Pour écraser encore plus tout sentiment de fierté juive, le tsar Nicolas Ier publia un nouveau décret : les peyot – les mèches de cheveux que les hommes juifs laissent pousser à leurs tempes – étaient désormais interdites. Tout Juif arrêté portant des peyot serait soumis à une coupe de cheveux publique, généralement effectuée par des soldats hilares armés de baïonnettes.
La réponse des Juifs fut variable. La plupart d’entre eux replièrent leur peyot derrière leurs oreilles, les cachèrent sous leurs kippas ou les réduisirent au minimum. Cependant, certains, comme Rabbi Hillel de Paritch (qui vivait à Babroïsk, en Biélorussie à l’époque), n’ont tout simplement rien fait. Personne, pas même le tsar lui-même, ne pouvait intimider Reb Hillel. Ses peyot restèrent intactes.
Et puis c’est arrivé. Les longues touffes de cheveux argentés qui pendaient sur les côtés du visage de Reb Hillel ne pouvaient passer inaperçues. Sans hésiter, un officier plaqua Reb Hillel au sol, prêt à lui couper les peyot, mais il trouva la tâche plus difficile que prévu. Les yeux fermés, Reb Hillel plaqua ses mains sur les deux côtés du visage de sorte que, malgré ses efforts, l’officier ne réussit pas à les lui enlever.
Un tailleur juif, qui cousait des uniformes militaires pour gagner sa vie, découvrit Reb Hillel plaqué au sol, tentant d’éviter les coups de l’officier.
« Laisse-le tranquille ! Lâchez-le ! »« Laisse-le tranquille ! Lâchez-le !, cria le tailleur. Ce Juif est un homme juste. Traiter comme cela quelqu’un d’aussi saint est inapproprié et insultant ! »
Peut-être fut-ce l’effet des cris de panique du tailleur, ou peut-être par épuisement, mais l’officier grogna de déception et s’écarta du vieux Juif.
Reb Hillel était euphorique. « Je vous promets, dit-il à son bienfaiteur, que votre sépulture sera adjacente à la mienne. »
Lorsque Reb Hillel quitta ce monde quelques années plus tard, il fut enterré à Kherson, dans le sud de l’Ukraine.
Avec le temps, le tailleur vieillit et décida de rendre visite à sa fille qui habitait Kherson. Sur le chemin du retour à Babroïsk, son état de santé le contraignit à retourner chez sa fille. Peu de temps après, il rendit son âme à son Créateur.

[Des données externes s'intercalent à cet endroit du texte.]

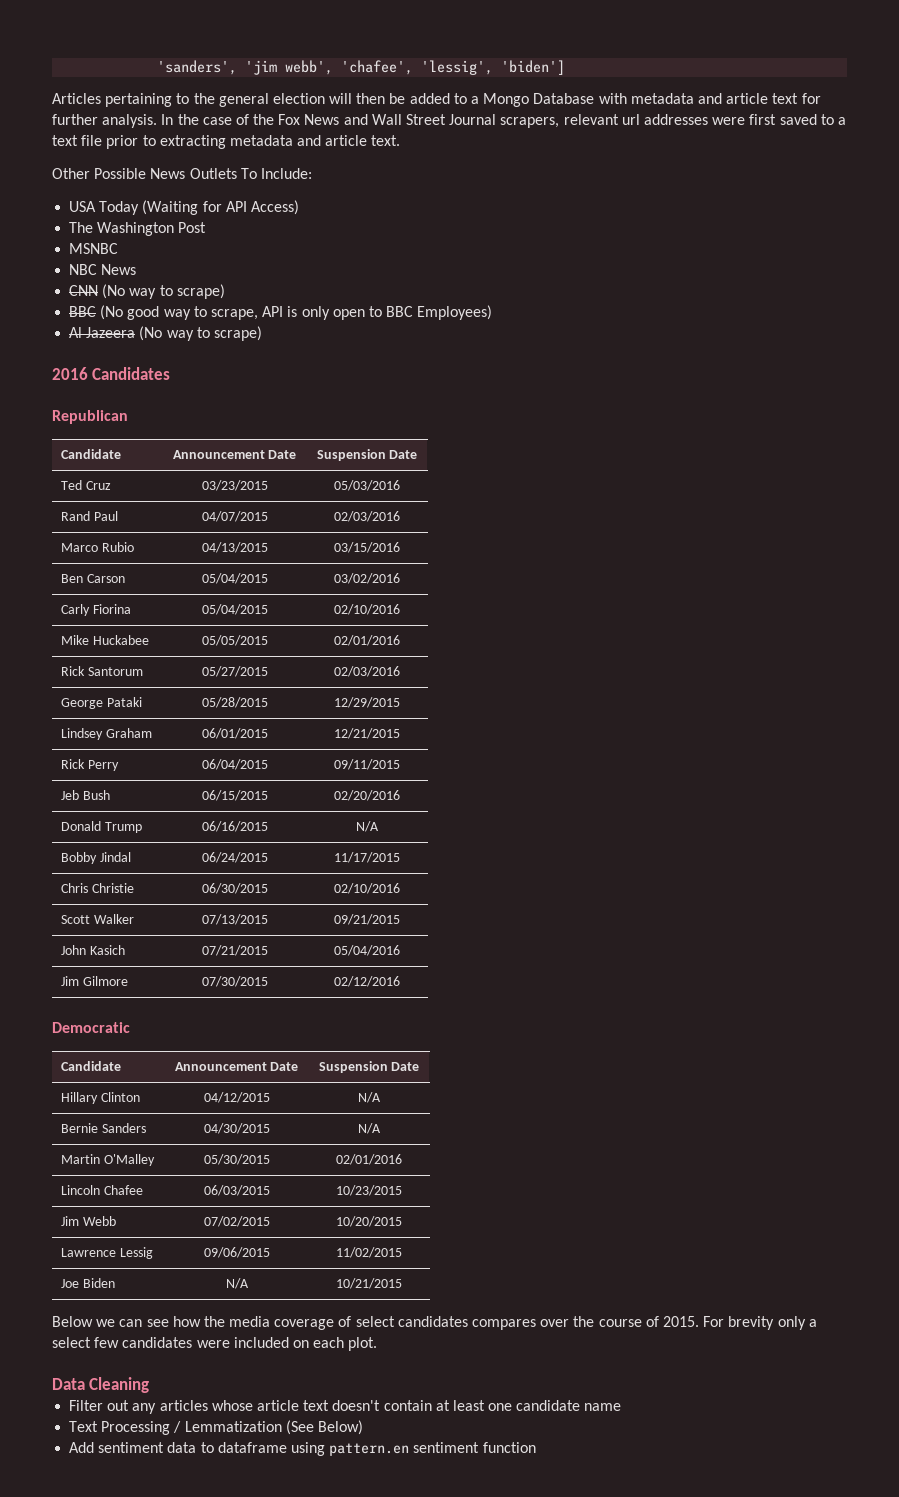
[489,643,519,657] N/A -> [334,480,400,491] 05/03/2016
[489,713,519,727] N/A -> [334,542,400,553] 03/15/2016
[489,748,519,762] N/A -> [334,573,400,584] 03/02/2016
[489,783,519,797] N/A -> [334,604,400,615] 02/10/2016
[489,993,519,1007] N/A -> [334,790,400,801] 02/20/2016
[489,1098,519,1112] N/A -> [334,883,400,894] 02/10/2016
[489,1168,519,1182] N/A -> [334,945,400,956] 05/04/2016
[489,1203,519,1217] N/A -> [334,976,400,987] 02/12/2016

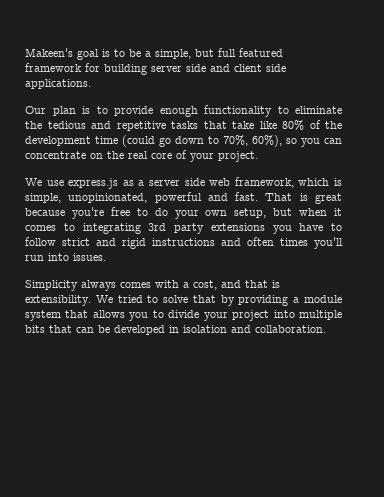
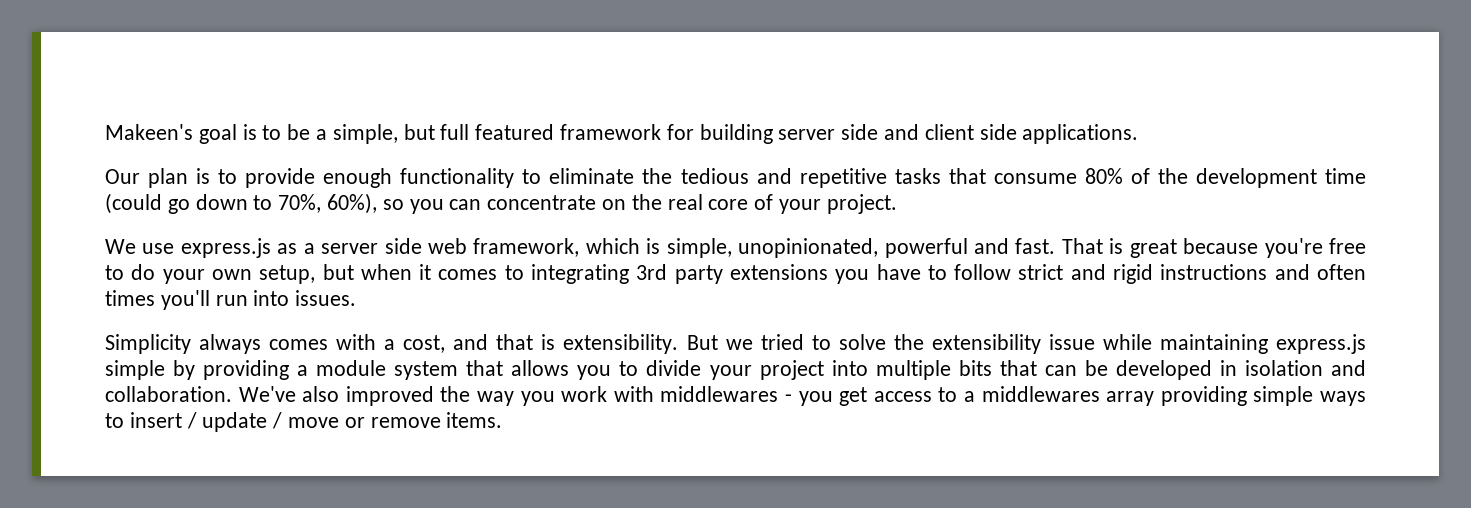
[232,121,277,129] take like -> [993,173,1077,184] consume
[95,295,113,303] We -> [686,335,753,350] But we
[192,295,216,303] that -> [893,334,1366,354] [105,360,165,380] the extensibility issue while maintaining express.js simple
(326, 329) none -> [238,386,1366,406] [105,412,503,432] We've also improved the way you work with middlewares - you get access to a middlewares array providing simple ways to insert / update / move or remove items.

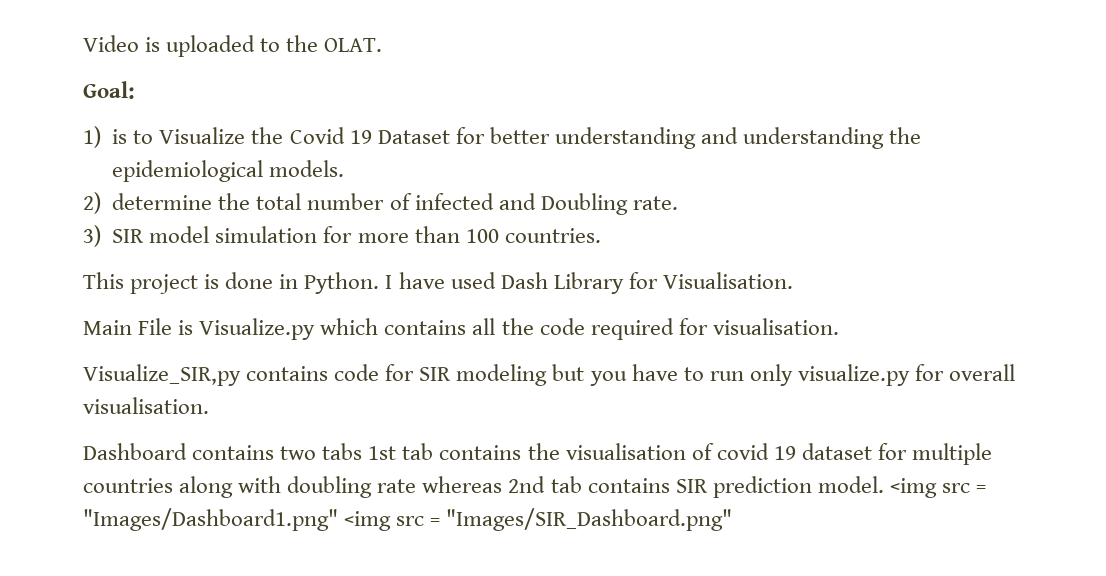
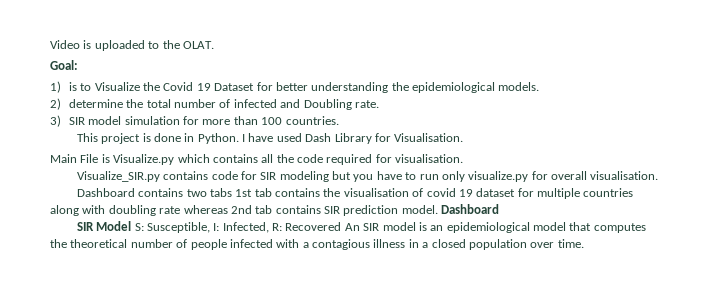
[701,127,885,149] and understanding -> (389, 87) none
[83,364,241,386] Visualize_SIR,py -> [76,171,160,182] Visualize_SIR.py
[889,478,987,498] [83,508,733,531] <img src = "Images/Dashboard1.png" <img src = "Images/SIR_Dashboard.png" -> [441,204,500,214] [76,221,646,233] [50,239,584,250] Dashboard // SIR Model S: Susceptible, I: Infected, R: Recovered An SIR model is an epidemiological model that computes the theoretical number of people infected with a contagious illness in a closed population over time.

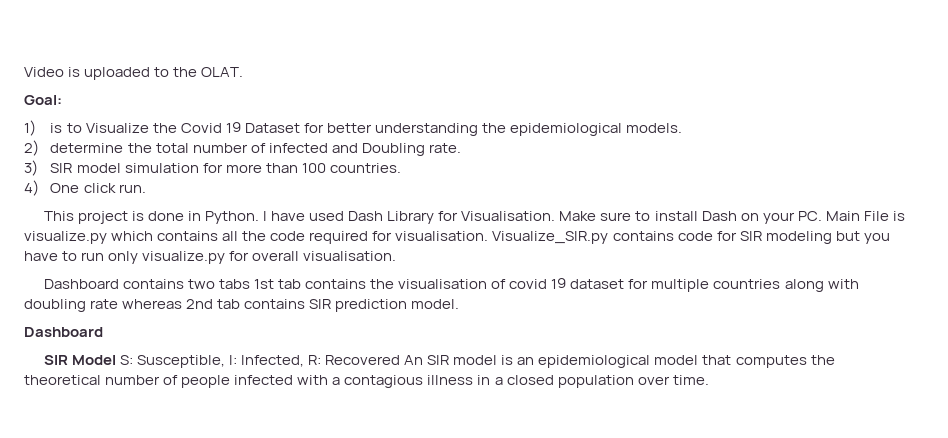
(339, 120) none -> [24,180,146,196] // 4) One click run.
(464, 137) // -> [559,211,822,224] Make sure to install Dash on your PC.
[113,154,175,165] Visualize.py -> [24,231,107,244] visualize.py
(464, 158) // -> (489, 236) none
(438, 209) none -> (460, 304) //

Les funérailles se déroulèrent par une journée venteuse, la neige recouvrant tout le paysage d’un épais manteau blanc. Choisir le lieu de sépulture allait être délicat dans ces conditions. Dans la mesure où le défunt était étranger à Babroïsk, le comité décida de l’enterrer au bord du cimetière.
Quand le temps se radoucit et que la neige fondit, ils découvrirent leur erreur : le simple tailleur de Babroïsk avait été enterré juste à côté de Rabbi Hillel, un honneur réservé aux citoyens les plus prestigieux.
Le rabbin local fut consulté, mais il ne permit pas de déplacer le corps. Toucher à une tombe n’était pas une mince affaire.
Mais comment une chose pareille avait-elle pu arriver ? Le rabbin décida de mener ses propres recherches.
Une lettre du rabbin de Babroïsk révéla ce qu’il avait besoin de savoir. La bénédiction de Rabbi Hillel s’était accomplie.